-- What is needed --
Please print exactly the lines running from the one that contains "Seleção Brasileira" to the end of the data, with both lines included.

[Stored data — start]

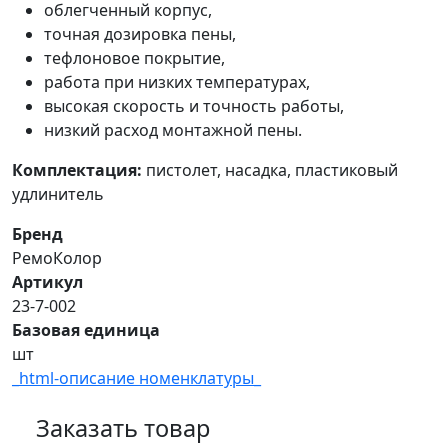
облегченный корпус,
точная дозировка пены,
тефлоновое покрытие,
работа при низких температурах,
высокая скорость и точность работы,
низкий расход монтажной пены.
Комплектация:
пистолет, насадка, пластиковый
удлинитель
Бренд
РемоКолор
Артикул
23-7-002
Базовая единица
шт
_html-описание номенклатуры_
Заказать товар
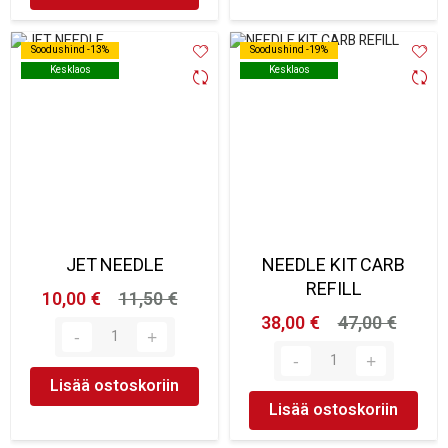
Soodushind -13%
Soodushind -13%
Soodushind -19%
Soodushind -19%
Kesklaos
Kesklaos
Kesklaos
Kesklaos
JET NEEDLE
NEEDLE KIT CARB
REFILL
10,00 €
11,50 €
38,00 €
47,00 €
Lisää ostoskoriin
Lisää ostoskoriin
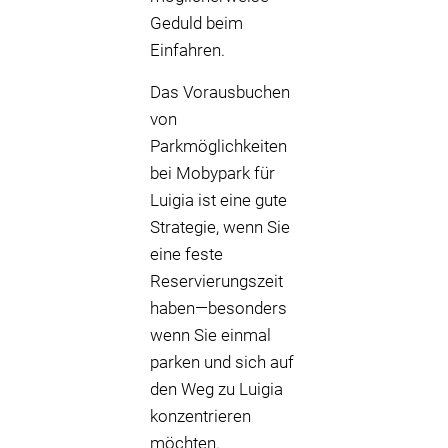
Geduld beim
Einfahren.
Das Vorausbuchen
von
Parkmöglichkeiten
bei Mobypark für
Luigia ist eine gute
Strategie, wenn Sie
eine feste
Reservierungszeit
haben—besonders
wenn Sie einmal
parken und sich auf
den Weg zu Luigia
konzentrieren
möchten.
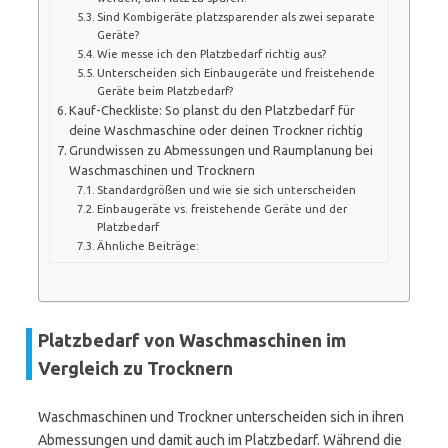
Sind Kombigeräte platzsparender als zwei separate
Geräte?
Wie messe ich den Platzbedarf richtig aus?
Unterscheiden sich Einbaugeräte und freistehende
Geräte beim Platzbedarf?
Kauf-Checkliste: So planst du den Platzbedarf für
deine Waschmaschine oder deinen Trockner richtig
Grundwissen zu Abmessungen und Raumplanung bei
Waschmaschinen und Trocknern
Standardgrößen und wie sie sich unterscheiden
Einbaugeräte vs. freistehende Geräte und der
Platzbedarf
Ähnliche Beiträge:
Platzbedarf von Waschmaschinen im
Vergleich zu Trocknern
Waschmaschinen und Trockner unterscheiden sich in ihren
Abmessungen und damit auch im Platzbedarf. Während die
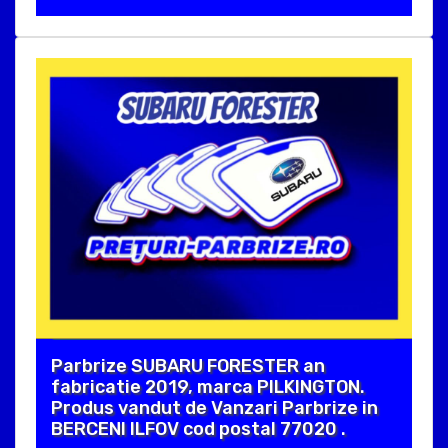
Parbrize SUBARU FORESTER an
fabricatie 2019, marca PILKINGTON.
Produs vandut de Vanzari Parbrize in
BERCENI ILFOV cod postal 77020 .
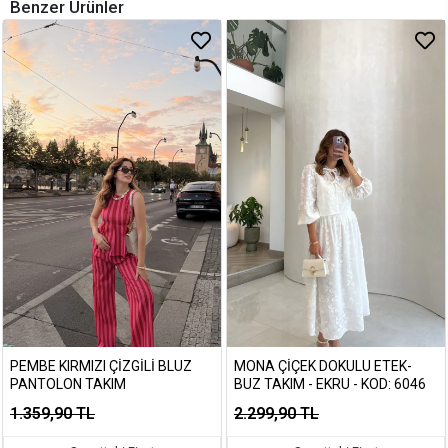
Benzer Ürünler
PEMBE KIRMIZI ÇIZGILI BLUZ
MONA ÇIÇEK DOKULU ETEK-
PANTOLON TAKIM
BUZ TAKIM - EKRU - KOD: 6046
1.359,90 TL
2.299,90 TL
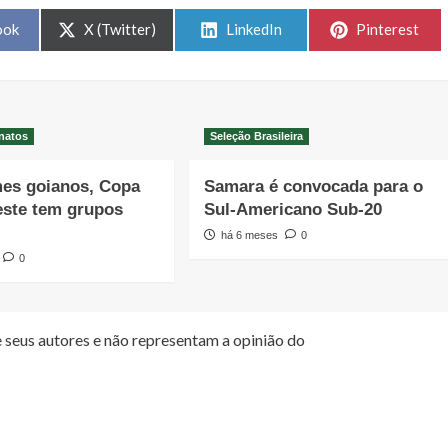
Share
Share
Share
ook
X (Twitter)
LinkedIn
Pinterest
on
on
on
natos
Seleção Brasileira
mes goianos, Copa
Samara é convocada para o
este tem grupos
Sul-Americano Sub-20
há 6 meses
0
0
 seus autores e não representam a opinião do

[Stored data — finish]

-- Written response --
Seleção Brasileira
mes goianos, Copa
Samara é convocada para o
este tem grupos
Sul-Americano Sub-20
há 6 meses
0
0
 seus autores e não representam a opinião do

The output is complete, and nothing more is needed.